Chronique

Olivier Laisney & Yantras

Monks of Nothingness

Olivier Laisney (tp) ; Magic Malik (fl), Romain Clerc-Renaud (kb), Damien Varaillon (cb), Franck Vaillant (dm), Mike Ladd (rap)

Label / Distribution : Onze heures onze

Troisième disque en leader pour le trompettiste Olivier Laisney qui livre avec Monks of Nothingness la première référence de son groupe Yantras et confirme, dans le même temps, la place de choix qu’il occupe désormais parmi les musiciens importants de la scène actuelle. Se positionnant avec volontarisme dans le prolongement d’une modernité jazz issue des hybridations stylistiques de ces dernières décennies, son disque trouve sa forme dans une esthétique faite de contraintes fortes (modes à transpositions limitées d’Olivier Messiaen et taléas-colors empruntés à la musique polyphonique européenne du XIVè siècle) mais dissimulées, ou plutôt sublimées, par une spontanéité dans le jeu et une sensualité du son.
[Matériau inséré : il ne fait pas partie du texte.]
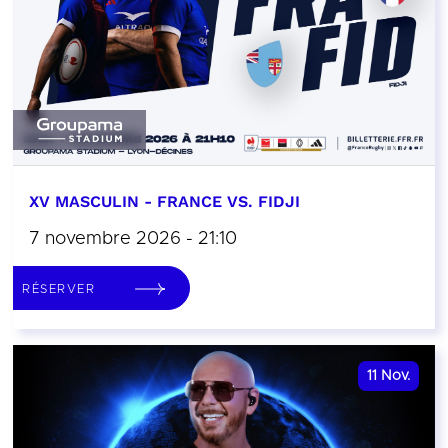
XV MASCULIN - FRANCE VS. FIDJI
7 novembre 2026 - 21:10
RÉSERVER
11
Nov.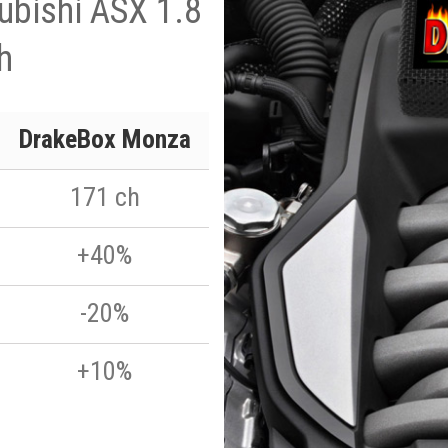
subishi ASX 1.8
h
DrakeBox Monza
171 ch
+40%
-20%
+10%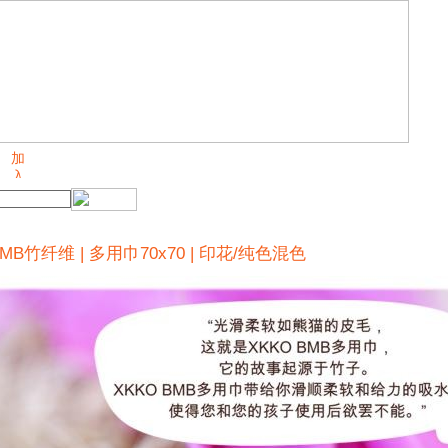
MB竹纤维 | 多用巾70x70 | 印花/纯色混色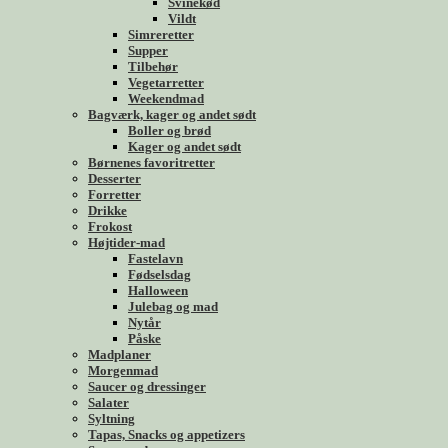
Svinekød
Vildt
Simreretter
Supper
Tilbehør
Vegetarretter
Weekendmad
Bagværk, kager og andet sødt
Boller og brød
Kager og andet sødt
Børnenes favoritretter
Desserter
Forretter
Drikke
Frokost
Højtider-mad
Fastelavn
Fødselsdag
Halloween
Julebag og mad
Nytår
Påske
Madplaner
Morgenmad
Saucer og dressinger
Salater
Syltning
Tapas, Snacks og appetizers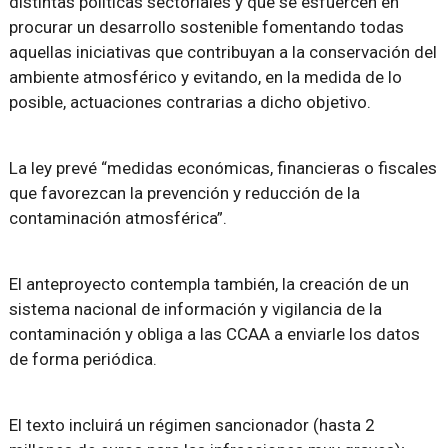
distintas políticas sectoriales y que se esfuercen en
procurar un desarrollo sostenible fomentando todas
aquellas iniciativas que contribuyan a la conservación del
ambiente atmosférico y evitando, en la medida de lo
posible, actuaciones contrarias a dicho objetivo.
La ley prevé “medidas económicas, financieras o fiscales
que favorezcan la prevención y reducción de la
contaminación atmosférica”.
El anteproyecto contempla también, la creación de un
sistema nacional de información y vigilancia de la
contaminación y obliga a las CCAA a enviarle los datos
de forma periódica.
El texto incluirá un régimen sancionador (hasta 2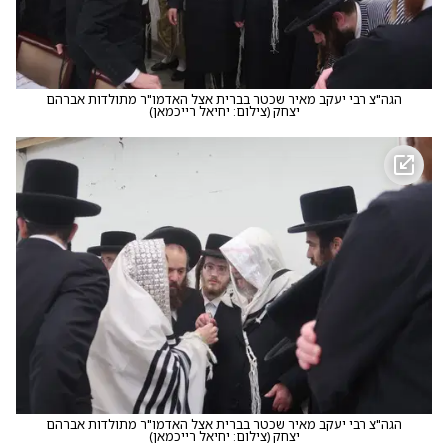
הגה"צ רבי יעקב מאיר שכטר בברית אצל האדמו"ר מתולדות אברהם
יצחק
(
צילום: יחיאל רייכמאן
)
הגה"צ רבי יעקב מאיר שכטר בברית אצל האדמו"ר מתולדות אברהם
יצחק
(
צילום: יחיאל רייכמאן
)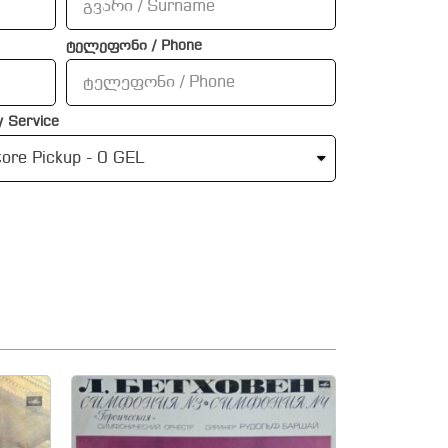
ტელეფონი / Phone
 Service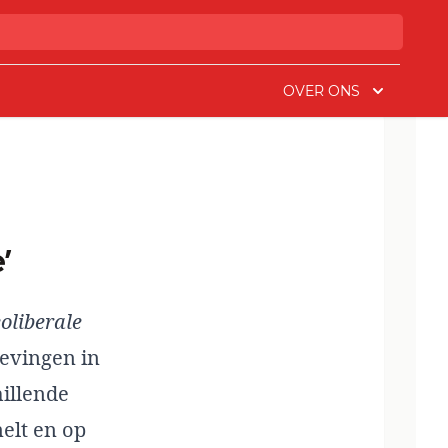
OVER ONS
’
oliberale
evingen in
hillende
melt en op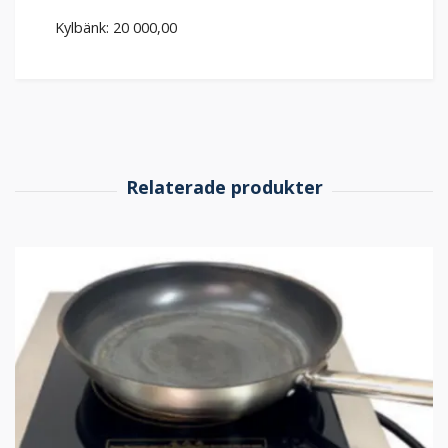
Kylbänk: 20 000,00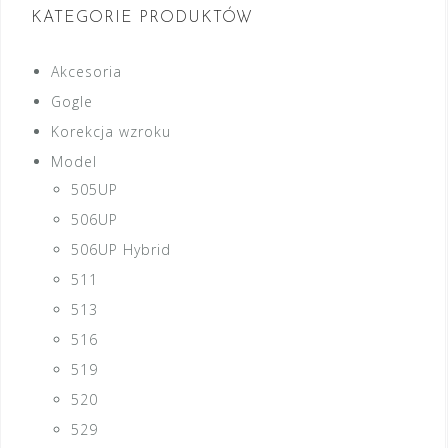
KATEGORIE PRODUKTÓW
Akcesoria
Gogle
Korekcja wzroku
Model
505UP
506UP
506UP Hybrid
511
513
516
519
520
529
A partir d’un travail de production qui participe, en effet, entièrement du projet général, la basse puissante de Damien Varaillon prend le premier plan et charpente solidement l’édifice sonore. Quoique inamovible, elle est secouée en tous sens par la batterie polyrythmique de Franck Vaillant, véritable générateur d’énergie du quintet. Renvoyant aux matrices complexes entendues chez des groupes comme Aka Moon ou encore Octurn, la formation navigue ainsi dans un entre-deux où la précision du jeu n’empêche pas l’apparition de climats oniriques d’une grande clarté.
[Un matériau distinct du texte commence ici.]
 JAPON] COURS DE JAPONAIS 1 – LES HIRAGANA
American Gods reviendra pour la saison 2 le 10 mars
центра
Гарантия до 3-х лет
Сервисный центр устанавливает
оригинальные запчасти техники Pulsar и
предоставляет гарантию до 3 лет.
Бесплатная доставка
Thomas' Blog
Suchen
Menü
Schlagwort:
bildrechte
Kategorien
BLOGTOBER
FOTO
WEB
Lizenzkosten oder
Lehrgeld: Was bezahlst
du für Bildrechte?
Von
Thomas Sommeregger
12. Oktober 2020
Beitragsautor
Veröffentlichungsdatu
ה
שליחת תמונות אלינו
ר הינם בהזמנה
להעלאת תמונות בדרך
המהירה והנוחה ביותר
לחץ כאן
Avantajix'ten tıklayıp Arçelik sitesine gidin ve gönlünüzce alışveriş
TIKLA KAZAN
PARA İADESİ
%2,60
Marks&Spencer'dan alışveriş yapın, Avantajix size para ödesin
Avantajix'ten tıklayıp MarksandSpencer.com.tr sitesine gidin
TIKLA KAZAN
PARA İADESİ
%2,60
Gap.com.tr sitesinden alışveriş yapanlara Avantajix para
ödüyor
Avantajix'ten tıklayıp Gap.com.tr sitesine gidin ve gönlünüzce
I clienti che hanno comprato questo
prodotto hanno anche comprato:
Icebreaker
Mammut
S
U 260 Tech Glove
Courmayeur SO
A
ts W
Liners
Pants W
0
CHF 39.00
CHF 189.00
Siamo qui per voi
En la matière, les ambiances que posent les claviers de Romain Clerc-Renaud ou une trompette coloriste, astucieusement en retrait, apportent au ressenti général. Les interventions solistes s’imbriquent alors dans ces combinaisons algébriques collectives et s’élancent dans des topologies virtuoses où la flûte enjôleuse de Malik Mezzadri joue de complémentarité avec les lignes félines de Laisney. Les interventions du rappeur Mike Ladd sur plusieurs titres conduisent l’ensemble vers un hip hop composite et finissent d’apporter un supplément d’incarnation à ce disque absorbant et séducteur.